Problem statement → Going line by line through the records below, write out everything starting with the line containing "font-family: none ->" and going on through the line containing "html: <div>Visual outlook", exactly and inclusively. Pictures do not go in.

Listed records →
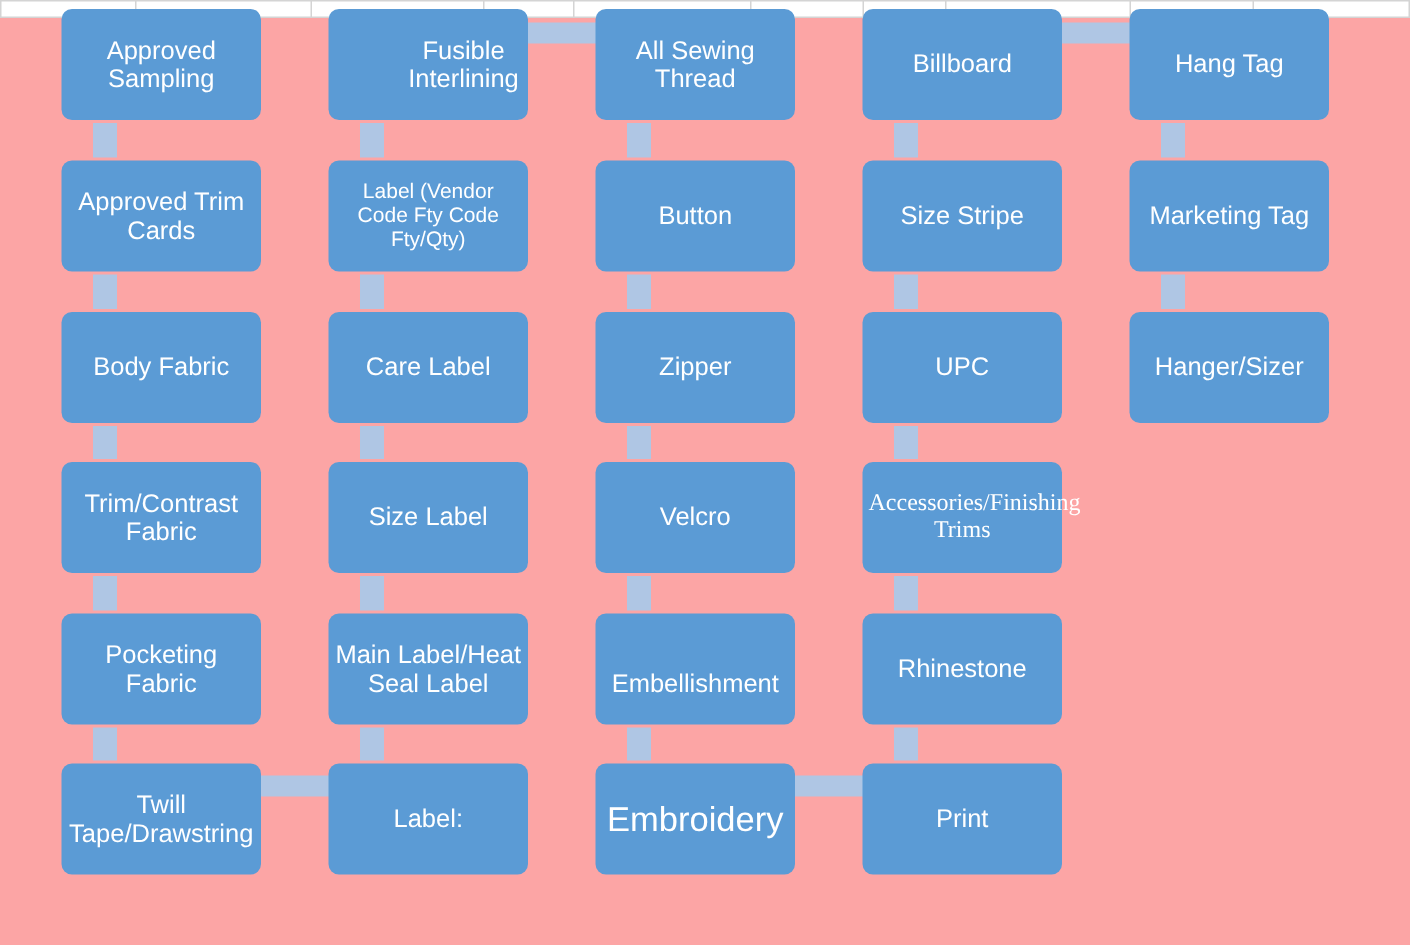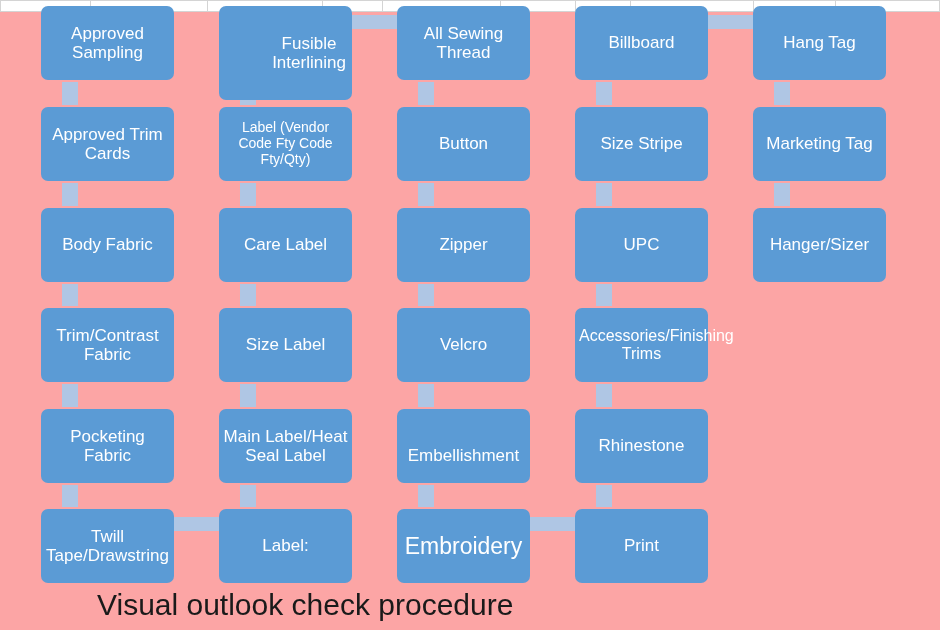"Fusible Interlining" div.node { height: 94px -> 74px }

---

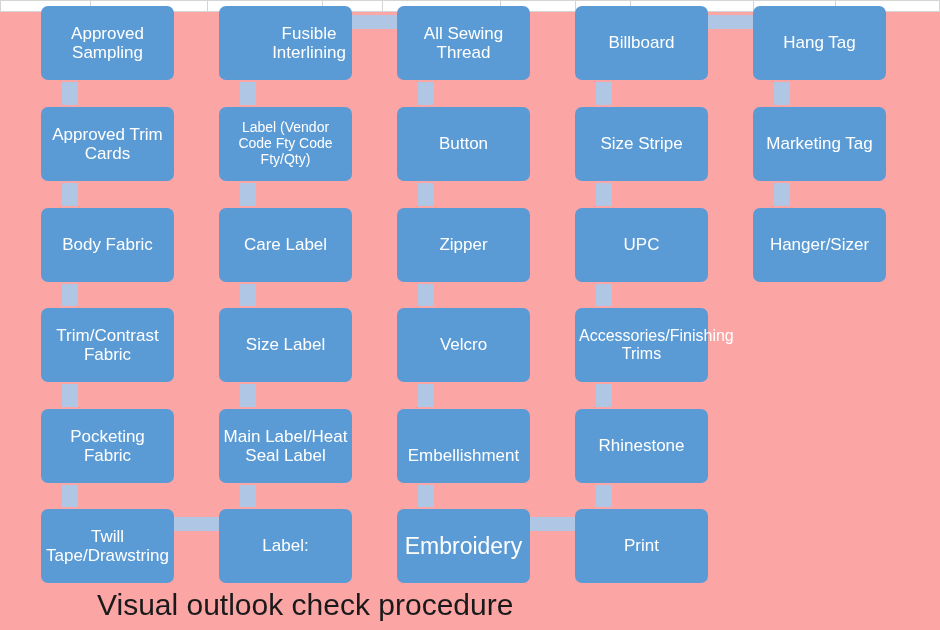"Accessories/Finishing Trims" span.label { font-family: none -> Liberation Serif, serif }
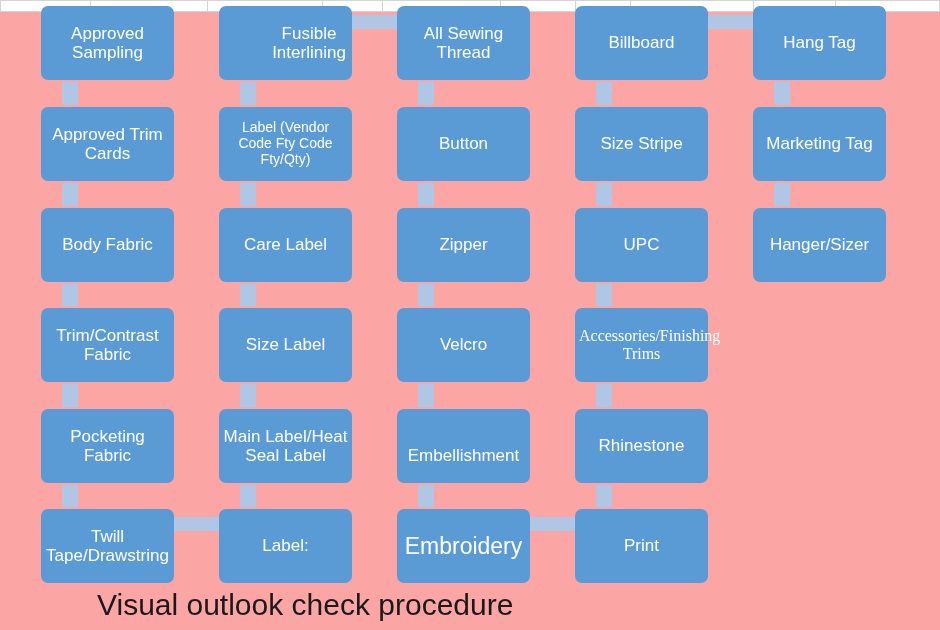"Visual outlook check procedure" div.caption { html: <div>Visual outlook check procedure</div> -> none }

--

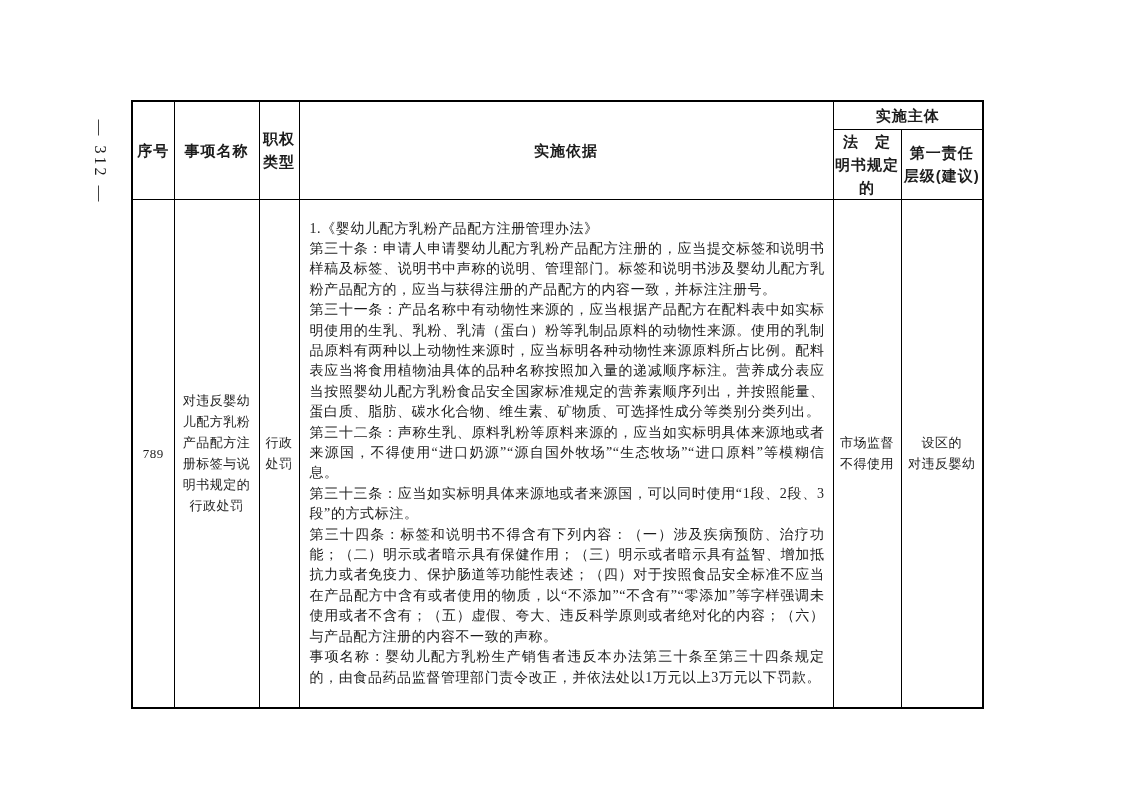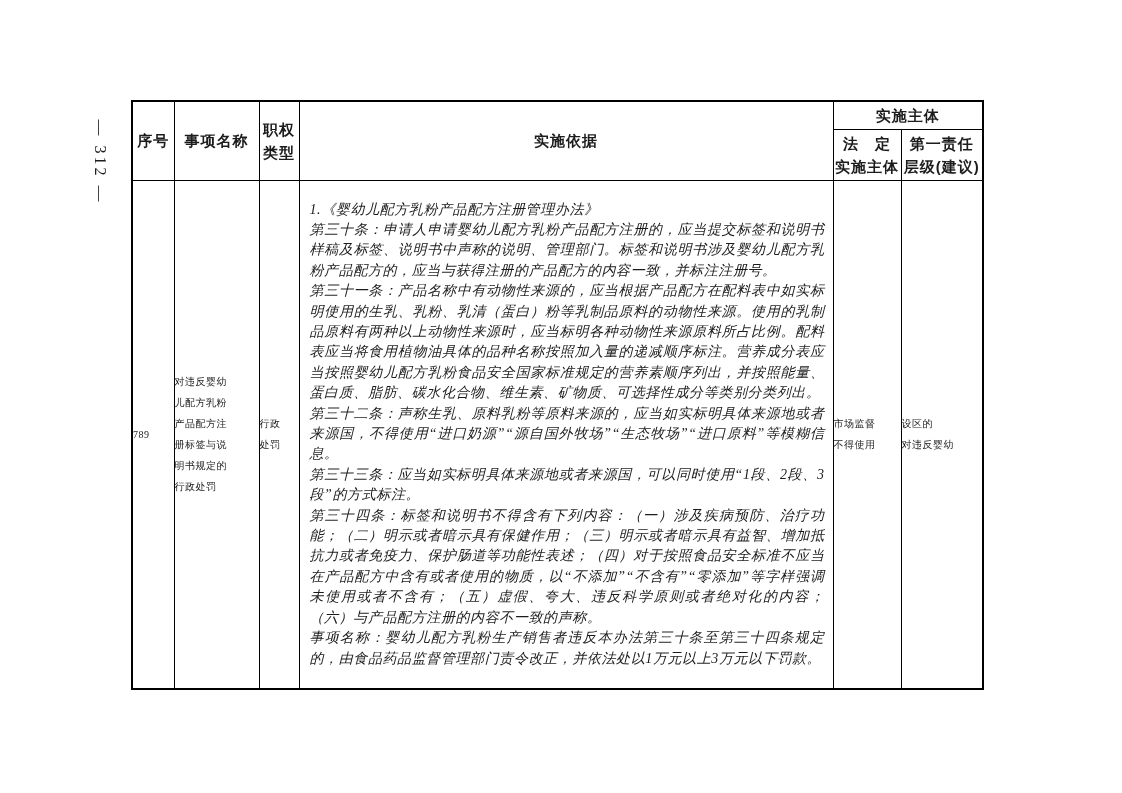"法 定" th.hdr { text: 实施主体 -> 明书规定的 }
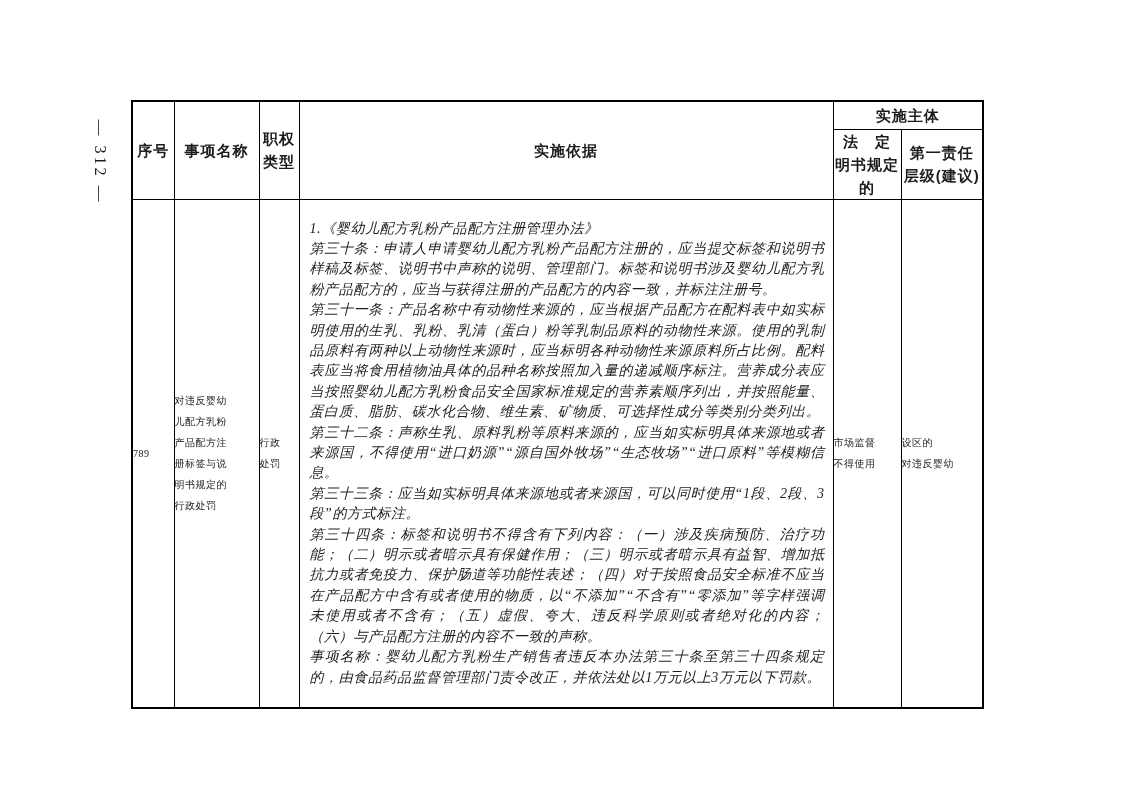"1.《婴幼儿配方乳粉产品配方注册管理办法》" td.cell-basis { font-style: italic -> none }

Your solution →
"Accessories/Finishing Trims" span.label { font-family: none -> Liberation Serif, serif }
"Visual outlook check procedure" div.caption { html: <div>Visual outlook check procedure</div> -> none }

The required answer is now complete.